Unless it’s for a referendum
London4Europe Committee member and former senior civil servant Michael Romberg writes.
It could all have been so different.
What the Leave campaign should have done
For a start, the Leave campaign should have worked up a plan. They didn’t for two reasons. First, for decades they had fulminated about how awful the EU was but they had not bothered to work up a plan. That would have required them to face up to the advantages as well as the disadvantages of EU membership; to explain how they would replicate the benefits of EU membership from outside.
Second, when the referendum campaign arrived they – or rather their Svengali, Dominic Cummins – realised two points:
- They would not be able to agree a plan, since the different supporters of Leave had conflicting objectives: global Britain or protectionism? stop immigration or open to the world?
- Without a plan every voter could project onto the Leave campaign the Brexit that they wanted. That would maximise the vote.
Hence the mandate of the 2016 referendum is binding but provisional: as always when an idea is accepted the next step is to write a plan. Then that plan has to be compared with the no-change option. That’s why there should be a referendum with the option to Remain.
What happened after the referendum
Everyone decided that the result definitely meant a vote for whatever type of Brexit they wanted. Given the resumption of Parliamentary focus that meant that three groups got to define Brexit:
- Theresa May decided that her long-term aim of ending freedom of movement was the point. Other decisions flowed from that as well as the need to shore up her position against the ERG.
- The Conservative MPs who wanted Brexit were fairly homogeneous in what they wanted: Global Britain, sovereignty, low regulation, low tax.
- Lexiter MPs wanted out of the rules of the single market, especially state aids. They wished to reduce the impact of international trade on employment and protect manufacturing jobs. That stance was reinforced by those who wished for largely electoral reasons to end freedom of movement.
Unlike the other groups the Government had to face up to reality. They did engage with the practicalities and with the economic and administrative advice. They had enough sense of responsibility not to wish to harm the economy more than was necessary. They also did not wish to risk a return to fighting in Northern Ireland
Hence the largely identical Brexits promoted by many in both of the two main parties: no freedom of movement; close to but not in the single market; customs union; substantial regulatory alignment with EU rules.
What the Government should have done
A narrow win for an undefined but massive change should have led to a period of reflection. The Government could have said “Yes, but what did you mean?”. It could have convened citizen’s assemblies, promoted debate, put out information on the options and consulted. It could have clarified what the point of Brexit was. It could then have presented options for how to achieve those aims, whether by Brexit or by other means.

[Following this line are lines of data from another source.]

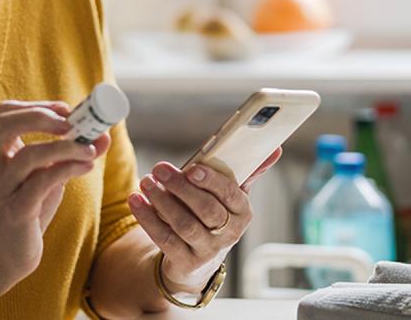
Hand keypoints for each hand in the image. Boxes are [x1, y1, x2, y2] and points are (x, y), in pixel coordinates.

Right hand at [0, 100, 110, 280]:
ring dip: (64, 148)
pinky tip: (86, 167)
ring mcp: (3, 189)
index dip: (35, 106)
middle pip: (4, 125)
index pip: (3, 113)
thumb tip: (104, 136)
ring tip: (89, 150)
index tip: (65, 110)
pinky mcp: (17, 212)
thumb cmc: (27, 208)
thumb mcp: (47, 176)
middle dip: (40, 117)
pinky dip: (67, 170)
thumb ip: (71, 155)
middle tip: (70, 123)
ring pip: (28, 157)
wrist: (4, 254)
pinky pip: (40, 184)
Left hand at [127, 147, 282, 291]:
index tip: (192, 167)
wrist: (199, 261)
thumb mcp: (231, 197)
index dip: (211, 181)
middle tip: (160, 169)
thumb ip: (249, 172)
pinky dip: (148, 219)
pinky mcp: (185, 262)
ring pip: (183, 224)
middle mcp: (229, 234)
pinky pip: (164, 239)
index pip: (230, 194)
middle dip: (181, 188)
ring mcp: (207, 251)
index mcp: (243, 213)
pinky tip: (136, 201)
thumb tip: (274, 148)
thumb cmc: (215, 216)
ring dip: (162, 201)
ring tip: (146, 182)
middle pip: (206, 210)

Once there was a consensus it could have taken the policy forward.
What the opposition should have done
The opposition could have done that too, albeit on a more modest scale without access to public funds and finding it harder to avoid a suspicion of party bias. It could certainly have called for such a programme of work. To some extent dissident MPs who opposed the Article 50 notification on the basis that the Government was not ready did so. But the Labour party leadership was more gung-ho even than the Government with Corbyn calling on 24 June 2016 for the notification to be given “immediately”.
Where we are
We don’t know what Brexit is for. The parties have competing narratives that explain the vote in terms of their own general political stance.
The Prime Minister’s Brexit deal offers an anti-immigration Brexit with minimal economic cost.
Jeremy Corbyn’s is much the same with added freedom from State aids rules. That difference could be settled in the negotiations leading up to the long-term arrangements. (If he won a pre-Brexit election, the EU would not be willing to mess up the European Parliament elections for trivial clarifications to the political declaration. So they might extend the time-table but only to mid May. Without a Parliament to ratify a treaty change, only clarifications could be agreed.)
The ERG prioritise Global Britain, trade freedom, freedom from rules, stripping back protective regulations. It is hard to believe the plan would have its current level of popular support once the domestic agenda was clearer.
Norway Plus would prioritise formal sovereignty (and the economy), while subordinating actual sovereignty and doing nothing on immigration.
It’s make-up-your-mind time
The choice is between the Government’s deal and Remain. One could expand the choice to no-deal so that the campaign can educate voters in what Rees-Mogg is really about and reduce the betrayal narrative.
There is no reason to believe we would put more time to good use. There is no more analysis that will change minds, no new information to come, no new ideas to be developed. We have to face up to the options there are.
So the only justification for extending the Article 50 deadline is to allow a referendum with the option to Remain.